Anti-coagulants Flashcards
How does warfarin work?
It prevents vitamin K being reduced to it’s active form, decreasing prothrombin, factor VII, IX and X synthesis.
What are DDIs of warfarin?
GI bleeds, epistaxis, bruising and intracranial haemorrhage.
How can warfarin be reversed?
Vitamin K intravenously given, or fresh frozen plasma.
What DDIs increase warfarin’s effects?
CYP450 Inhibitors, Cephalosporin Antibiotics (destroy flora which help vit K absorption), protein displacers, and aspirin (platelet effect).
What DDIs decrease warfarin action?
CYP inducers.
What effects can warfarin have in different trimesters of pregnancy?
Teratogenesis in 1st trimester, and intracranila haemorrhage in 3rd trimester.
How many day’s offset are required for warfarin to be cleared before surgery?
3 days
How does heparin work?
Binds (as agonist) to antithrombin III, which inactivates factors IIa, Xa, V, VII, IX and XI as unfractioned heparin, and only Xa as LMWH.
What two types of heparin are there and compare their routes of delivery and pharmacokinetics
Unfractioned heparin, which is given intravenously, and has non-linear pharmacokinetics. Low molecular weight heparin which is given orally or subcutaneously and has linear pharmacokinetics and a steady 90% oral bioavailability.
How is heparin monitored?
Activated Partial Thromboplastin Time, a measure of the intrinsic pathway, that should be 30 -50 seconds.
When is heparin used?
Peri-operatively, whilst warfarin is loading, in ACS to prevent further thrombosis, and as a warfarin alternative in pregnancy.

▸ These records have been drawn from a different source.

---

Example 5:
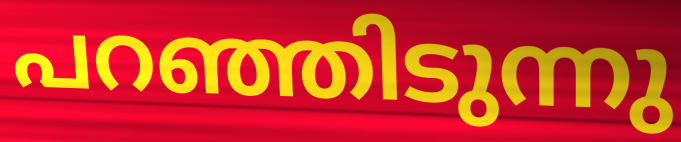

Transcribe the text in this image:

പറഞ്ഞിടുന്നു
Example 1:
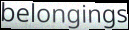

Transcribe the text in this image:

belongings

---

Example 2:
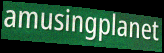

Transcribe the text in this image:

amusingplanet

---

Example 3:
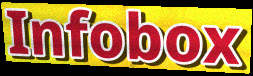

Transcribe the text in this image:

Infobox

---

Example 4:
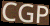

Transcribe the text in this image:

CGP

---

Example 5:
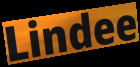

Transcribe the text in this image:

Lindee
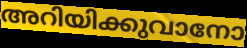
അറിയിക്കുവാനോ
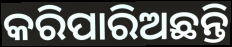
କରିପାରିଅଛନ୍ତି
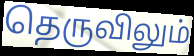
தெருவிலும்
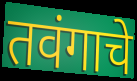
तवंगाचे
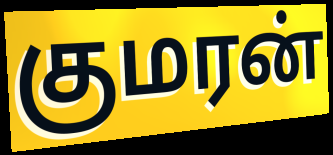
குமரன்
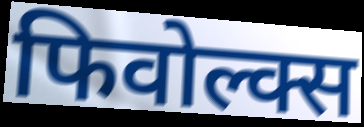
फिवोल्क्स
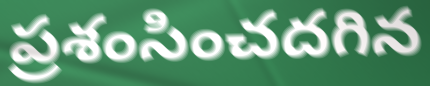
ప్రశంసించదగిన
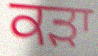
ਕੜਾ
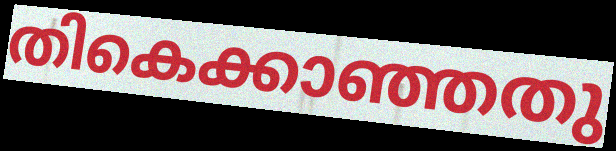
തികെക്കാഞ്ഞതു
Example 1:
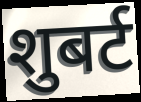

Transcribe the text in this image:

शुबर्ट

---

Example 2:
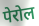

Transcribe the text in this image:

पेरोल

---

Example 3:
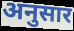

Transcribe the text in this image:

अनुसार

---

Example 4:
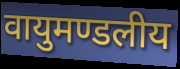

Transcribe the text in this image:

वायुमण्डलीय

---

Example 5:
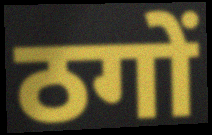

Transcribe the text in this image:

ठगों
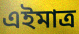
এইমাত্র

What are some ADRs of heparin?
Epistaxis, bruising, intracranial haemorrhage, GI bleeds, and heparin induced thrombocytopenia (AI reaction to heparin on platelets).
What are some contraindications for heparin?
Peptic ulcer disease, haemophilia and thrombocytopenia.
How is heparin reversed?
Protamine sulfate
How is warfarin monitored?
With International Normalised Ratio, a measure of prothrombin time/ extrinsic pathway function. It should be between 2 and 3.